ABOUT THIS TASK: Since only the text is wanted, print every entry below exactly and omit the images.

AVAILABLE DATA:
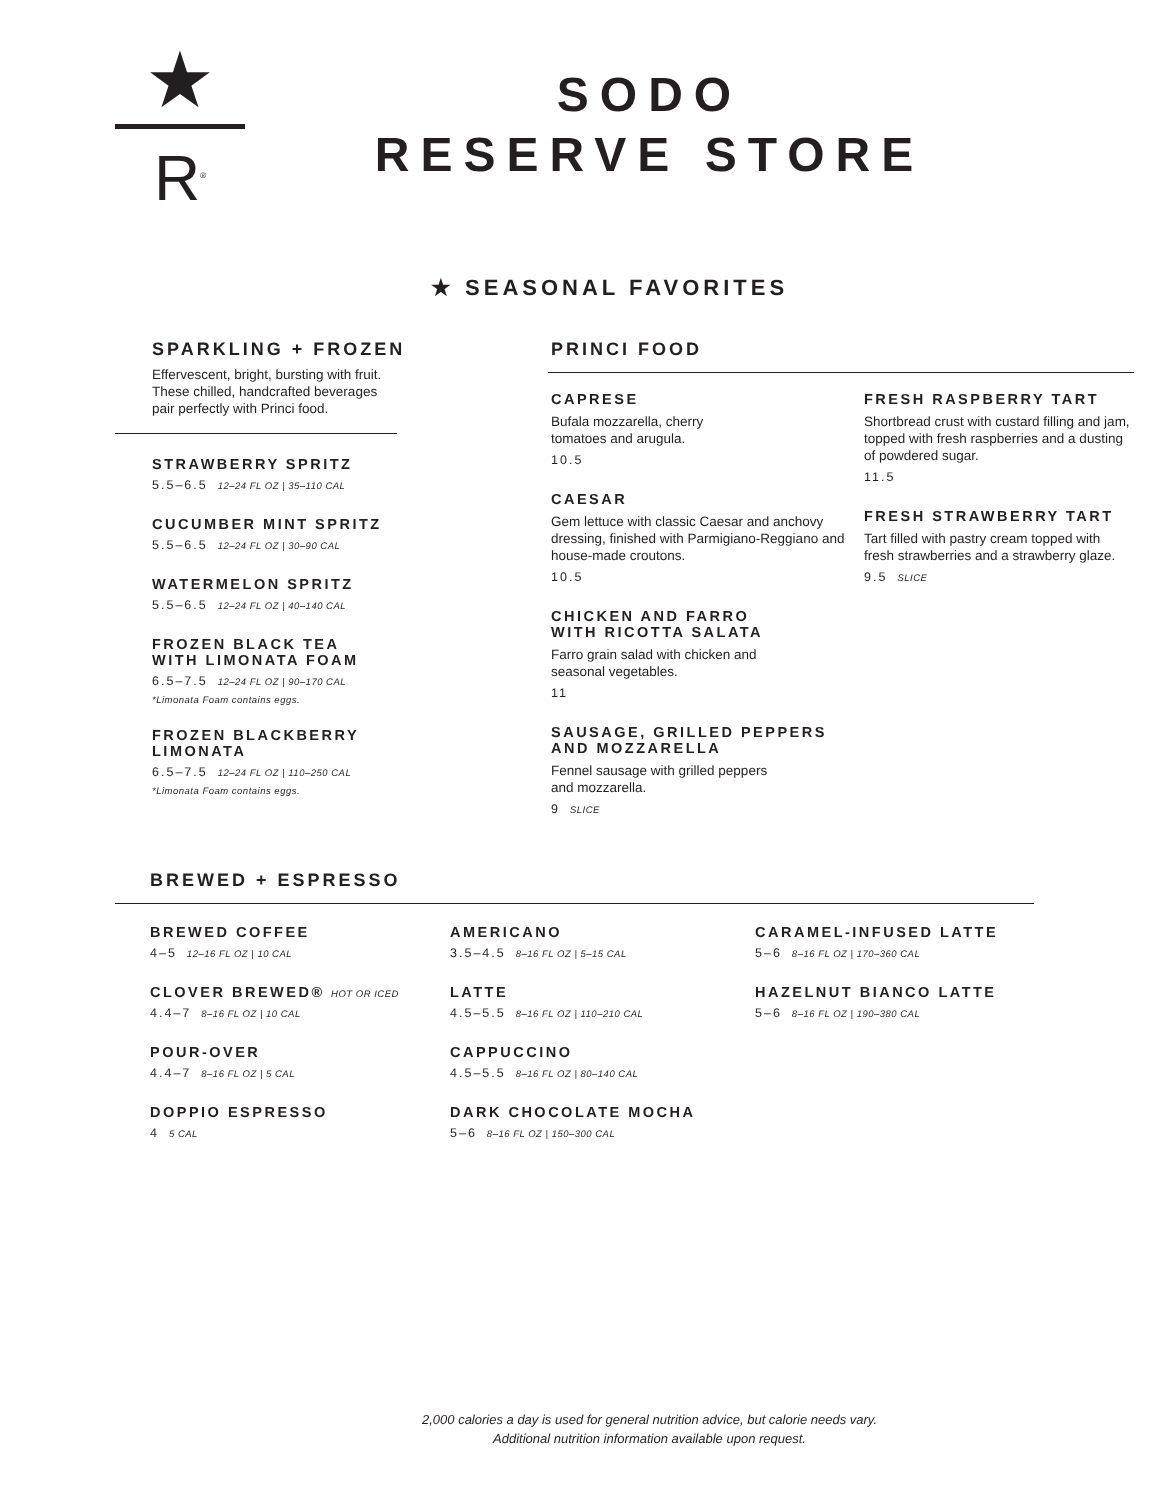★
R<sup>®</sup>
SODO
RESERVE STORE
★ SEASONAL FAVORITES
SPARKLING + FROZEN
Effervescent, bright, bursting with fruit.
These chilled, handcrafted beverages
pair perfectly with Princi food.
STRAWBERRY SPRITZ
5.5–6.5 12–24 FL OZ | 35–110 CAL
CUCUMBER MINT SPRITZ
5.5–6.5 12–24 FL OZ | 30–90 CAL
WATERMELON SPRITZ
5.5–6.5 12–24 FL OZ | 40–140 CAL
FROZEN BLACK TEA
WITH LIMONATA FOAM
6.5–7.5 12–24 FL OZ | 90–170 CAL
*Limonata Foam contains eggs.
FROZEN BLACKBERRY
LIMONATA
6.5–7.5 12–24 FL OZ | 110–250 CAL
*Limonata Foam contains eggs.
PRINCI FOOD
CAPRESE
Bufala mozzarella, cherry
tomatoes and arugula.
10.5
CAESAR
Gem lettuce with classic Caesar and anchovy dressing, finished with Parmigiano-Reggiano and house-made croutons.
10.5
CHICKEN AND FARRO
WITH RICOTTA SALATA
Farro grain salad with chicken and
seasonal vegetables.
11
SAUSAGE, GRILLED PEPPERS
AND MOZZARELLA
Fennel sausage with grilled peppers
and mozzarella.
9 SLICE
FRESH RASPBERRY TART
Shortbread crust with custard filling and jam, topped with fresh raspberries and a dusting of powdered sugar.
11.5
FRESH STRAWBERRY TART
Tart filled with pastry cream topped with fresh strawberries and a strawberry glaze.
9.5 SLICE
BREWED + ESPRESSO
BREWED COFFEE
4–5 12–16 FL OZ | 10 CAL
CLOVER BREWED® HOT OR ICED
4.4–7 8–16 FL OZ | 10 CAL
POUR-OVER
4.4–7 8–16 FL OZ | 5 CAL
DOPPIO ESPRESSO
4 5 CAL
AMERICANO
3.5–4.5 8–16 FL OZ | 5–15 CAL
LATTE
4.5–5.5 8–16 FL OZ | 110–210 CAL
CAPPUCCINO
4.5–5.5 8–16 FL OZ | 80–140 CAL
DARK CHOCOLATE MOCHA
5–6 8–16 FL OZ | 150–300 CAL
CARAMEL-INFUSED LATTE
5–6 8–16 FL OZ | 170–360 CAL
HAZELNUT BIANCO LATTE
5–6 8–16 FL OZ | 190–380 CAL
2,000 calories a day is used for general nutrition advice, but calorie needs vary.
Additional nutrition information available upon request.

RESPONSE TO THE TASK:
★
R<sup>®</sup>
SODO
RESERVE STORE
★ SEASONAL FAVORITES
SPARKLING + FROZEN
Effervescent, bright, bursting with fruit.
These chilled, handcrafted beverages
pair perfectly with Princi food.
STRAWBERRY SPRITZ
5.5–6.5 12–24 FL OZ | 35–110 CAL
CUCUMBER MINT SPRITZ
5.5–6.5 12–24 FL OZ | 30–90 CAL
WATERMELON SPRITZ
5.5–6.5 12–24 FL OZ | 40–140 CAL
FROZEN BLACK TEA
WITH LIMONATA FOAM
6.5–7.5 12–24 FL OZ | 90–170 CAL
*Limonata Foam contains eggs.
FROZEN BLACKBERRY
LIMONATA
6.5–7.5 12–24 FL OZ | 110–250 CAL
*Limonata Foam contains eggs.
PRINCI FOOD
CAPRESE
Bufala mozzarella, cherry
tomatoes and arugula.
10.5
CAESAR
Gem lettuce with classic Caesar and anchovy dressing, finished with Parmigiano-Reggiano and house-made croutons.
10.5
CHICKEN AND FARRO
WITH RICOTTA SALATA
Farro grain salad with chicken and
seasonal vegetables.
11
SAUSAGE, GRILLED PEPPERS
AND MOZZARELLA
Fennel sausage with grilled peppers
and mozzarella.
9 SLICE
FRESH RASPBERRY TART
Shortbread crust with custard filling and jam, topped with fresh raspberries and a dusting of powdered sugar.
11.5
FRESH STRAWBERRY TART
Tart filled with pastry cream topped with fresh strawberries and a strawberry glaze.
9.5 SLICE
BREWED + ESPRESSO
BREWED COFFEE
4–5 12–16 FL OZ | 10 CAL
CLOVER BREWED® HOT OR ICED
4.4–7 8–16 FL OZ | 10 CAL
POUR-OVER
4.4–7 8–16 FL OZ | 5 CAL
DOPPIO ESPRESSO
4 5 CAL
AMERICANO
3.5–4.5 8–16 FL OZ | 5–15 CAL
LATTE
4.5–5.5 8–16 FL OZ | 110–210 CAL
CAPPUCCINO
4.5–5.5 8–16 FL OZ | 80–140 CAL
DARK CHOCOLATE MOCHA
5–6 8–16 FL OZ | 150–300 CAL
CARAMEL-INFUSED LATTE
5–6 8–16 FL OZ | 170–360 CAL
HAZELNUT BIANCO LATTE
5–6 8–16 FL OZ | 190–380 CAL
2,000 calories a day is used for general nutrition advice, but calorie needs vary.
Additional nutrition information available upon request.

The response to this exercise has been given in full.